Now, there's no doubt who owns Alabama's secondary.

"He's grown a lot, especially as a leader," said linebacker Nico Johnson. "He's pretty much the general back there, telling everybody what they need to do, how they need to do it. He's holding everybody back there to a standard."

Lester said he has learned a lot from his former teammates, including Dont'a Hightower, Rashaad Johnson and Barron, and has drawn from his own experience to teach the younger players on defense this season.

"Just to see them develop, it kind of reminds me of myself," he said. "Because I remember being down and not thinking I was ever going to play. And just to know that, I went from there to where I am now. And I'm like, 'I'm watching myself in you right now.' "

Through one week of play, Lester's secondary has shined.

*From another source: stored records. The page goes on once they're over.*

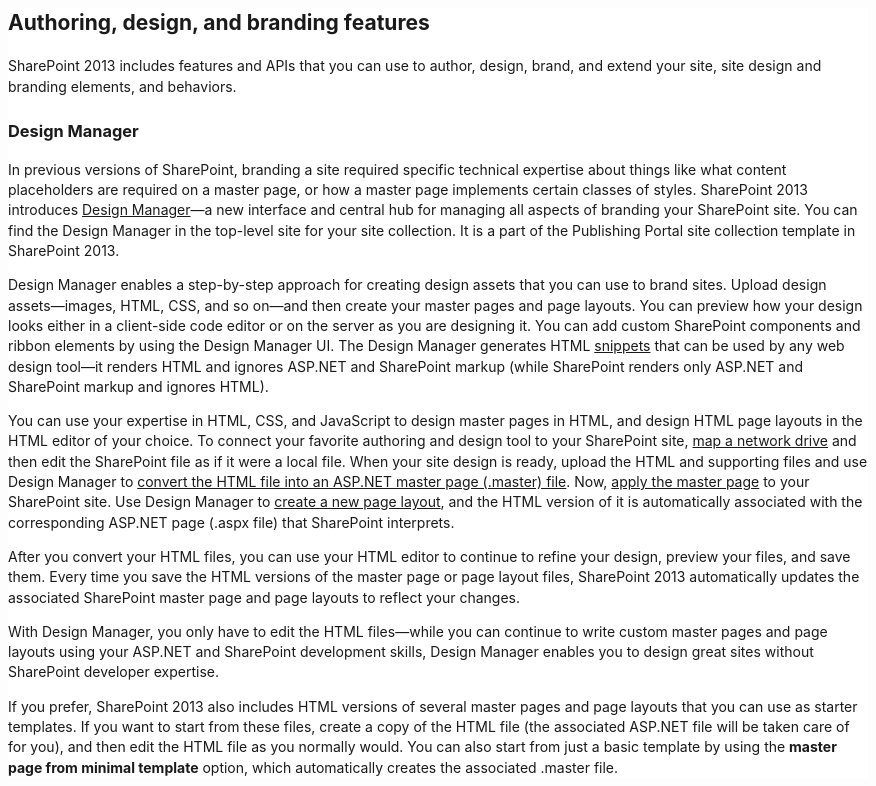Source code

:     
    

## Authoring, design, and branding features
<a name="SP15_WhatsNewSiteDevelopment_AuthoringAndBranding"> </a>

SharePoint 2013 includes features and APIs that you can use to author, design, brand, and extend your site, site design and branding elements, and behaviors. 
  
    
    

### Design Manager

In previous versions of SharePoint, branding a site required specific technical expertise about things like what content placeholders are required on a master page, or how a master page implements certain classes of styles. SharePoint 2013 introduces  [Design Manager](overview-of-design-manager-in-sharepoint-2013.md)—a new interface and central hub for managing all aspects of branding your SharePoint site. You can find the Design Manager in the top-level site for your site collection. It is a part of the Publishing Portal site collection template in SharePoint 2013.
  
    
    
Design Manager enables a step-by-step approach for creating design assets that you can use to brand sites. Upload design assets—images, HTML, CSS, and so on—and then create your master pages and page layouts. You can preview how your design looks either in a client-side code editor or on the server as you are designing it. You can add custom SharePoint components and ribbon elements by using the Design Manager UI. The Design Manager generates HTML  [snippets](sharepoint-2013-design-manager-snippets.md) that can be used by any web design tool—it renders HTML and ignores ASP.NET and SharePoint markup (while SharePoint renders only ASP.NET and SharePoint markup and ignores HTML).
  
    
    
You can use your expertise in HTML, CSS, and JavaScript to design master pages in HTML, and design HTML page layouts in the HTML editor of your choice. To connect your favorite authoring and design tool to your SharePoint site,  [map a network drive](how-to-map-a-network-drive-to-the-sharepoint-2013-master-page-gallery.md) and then edit the SharePoint file as if it were a local file. When your site design is ready, upload the HTML and supporting files and use Design Manager to [convert the HTML file into an ASP.NET master page (.master) file](how-to-convert-an-html-file-into-a-master-page-in-sharepoint-2013.md). Now,  [apply the master page](how-to-apply-a-master-page-to-a-site-in-sharepoint-2013.md) to your SharePoint site. Use Design Manager to [create a new page layout](how-to-create-a-page-layout-in-sharepoint-2013.md), and the HTML version of it is automatically associated with the corresponding ASP.NET page (.aspx file) that SharePoint interprets. 
  
    
    
After you convert your HTML files, you can use your HTML editor to continue to refine your design, preview your files, and save them. Every time you save the HTML versions of the master page or page layout files, SharePoint 2013 automatically updates the associated SharePoint master page and page layouts to reflect your changes. 
  
    
    
With Design Manager, you only have to edit the HTML files—while you can continue to write custom master pages and page layouts using your ASP.NET and SharePoint development skills, Design Manager enables you to design great sites without SharePoint developer expertise.
  
    
    
If you prefer, SharePoint 2013 also includes HTML versions of several master pages and page layouts that you can use as starter templates. If you want to start from these files, create a copy of the HTML file (the associated ASP.NET file will be taken care of for you), and then edit the HTML file as you normally would. You can also start from just a basic template by using the **master page from minimal template** option, which automatically creates the associated .master file.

It manhandled No. 8 Michigan to the tune of three interceptions, derailing quarterback Denard Robinson's Heisman campaign well before the fourth commercial break.

Said Michigan offensive coordinator Al Borges, "Nobody lights the scoreboard up against them.

"You've got to hold on to the ball, not make mistakes and hope you can punch it out and have one more point than they do at the end."

While the rest of the country tuned in to see Robinson put on a show against the Alabama defense, Lester had other things in mind. Just like the days when college coaches would come to watch his high school teammate toy with the defense during practice, people left the field with a different impression of the safety on the other side of the ball.

Jones beat Lester to one thing -- the NFL.

Now, it's Lester's turn to show once again that the two of them belong on the same field.